Only a small cluster of the world's top fighters can say they've gone years without tasting defeat.
UFC champs like Georges St-Pierre (welterweight), Jose Aldo (featherweight) and Benson Henderson (lightweight) each understand how sweet reigning supreme over a division for an extended period of time can feel.
But while "GSP," "Bendo" and "Scarface" surely have their respective divisions in check, only genuine wunderkinds like Anderson Silva and Jon Jones can demand respect in the debate of the world's best pound-for-pound fighter.
So if "The Spider" and "Bones" represent the world's top two pound-for-pound fighters, at least according to the UFC rankings, then which virtuoso truly controls the top spot?
Here's a look at why Jones has a decided advantage over Silva in the pound-for-pound debate.
Although few facets of either fighter's game need refining, it's Jones who possesses the rare blend of top-flight wrestling, striking and submission skills.
Silva and Jones each have an extraordinary knack for finishing, and neither fighter discriminates when it comes to pulling off submissions and knockouts.
Jones, however, holds a significant edge over Silva in the wrestling department. The 25-year-old New York native has yet to give up a takedown in his career, and in his last 10 fights, Bones has racked up 17 floorings.

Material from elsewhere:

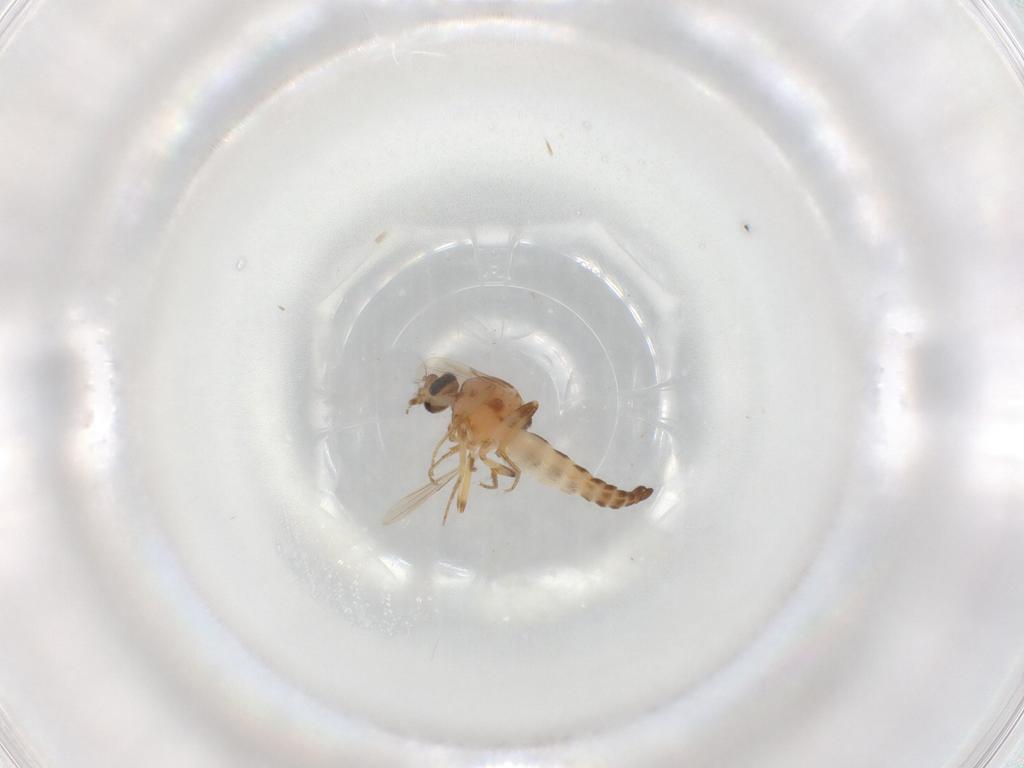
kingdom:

In Silva's last 10 bouts, on the contrary, the longtime Brazilian jiu-jitsu black belt has surrendered five takedowns and scored just two.
Silva surrendered three takedowns and allowed Chael Sonnen to pass his guard six times in a bout in which he essentially got dominated before slapping on a Hail Mary submission late in the fifth round.
With a takedown defense percentage of just 70 percent and just three career takedowns in the UFC, The Spider undoubtedly represents the inferior wrestler, a fact that makes him slightly less dynamic than Jones.
In 2000, the year Silva turned 25 (Jones' current age), The Spider dropped a decision to the decidedly smaller Luiz Azeredo in the Brazilian promotion Meca.
Three years later, Silva dropped the first of two fights in Japan's Pride Fighting Championships, first losing to Daiju Takase via triangle choke at Pride 26 and then falling to Ryo Chonan by heel hook at Pride Shockwave 2004.
Jones, conversely, hasn't experienced similar hiccups in the early stages of his brilliant career.
In fact, the lone smudge on Bones' resume occurred because of a barrage of illegal 12-to-6 elbows dropped on Matt Hamill's head at The Ultimate Fighter 10 Finale.
Although still in the prime of his career, Silva just turned 38, which means regardless of how badly he wants to maintain his status at the top, sooner or later wear and tear will halt The Spider's prolific reign at 185 pounds.
As for Jones, the Jackson's MMA product will turn 26 on July 19, a fact that doesn't bode well for up-and-coming light heavyweights.
Few would argue that Silva doesn't represent one of the biggest, strongest and most gifted 185-pounders in the world.
Standing 6'2" and holding a 77.6-inch reach, The Spider could hypothetically match up physically with most of the UFC's best light heavyweights.
Silva proved this theory when he utterly dismantled both Forrest Griffin and Stephan Bonnar at UFC 101 and UFC 153, respectively.
But while Silva certainly could have flourished at 205, MMA has yet to see a light heavyweight with the physical gifts Jones possesses.
At 6'4" and sporting an 84.5-inch reach, a mark that's equal to that of 7' heavyweight Stefan Struve, Jones easily trumps any 205-pounder in the UFC in terms of brute power and raw athleticism.
Of all the variables that would come into play if Silva and Jones met, it's Bones' physical advantages that would appear most exaggerated.
If Jones can rag doll the likes of sturdy light heavyweights like Lyoto Machida and Quinton Jackson, then who's to say that he won't soon make the ascent to the heavyweight division?
After all, if Jones ever locked horns with heavyweight kingpin Cain Velasquez, he'd enjoy a seven-inch reach advantage and a three-inch height advantage.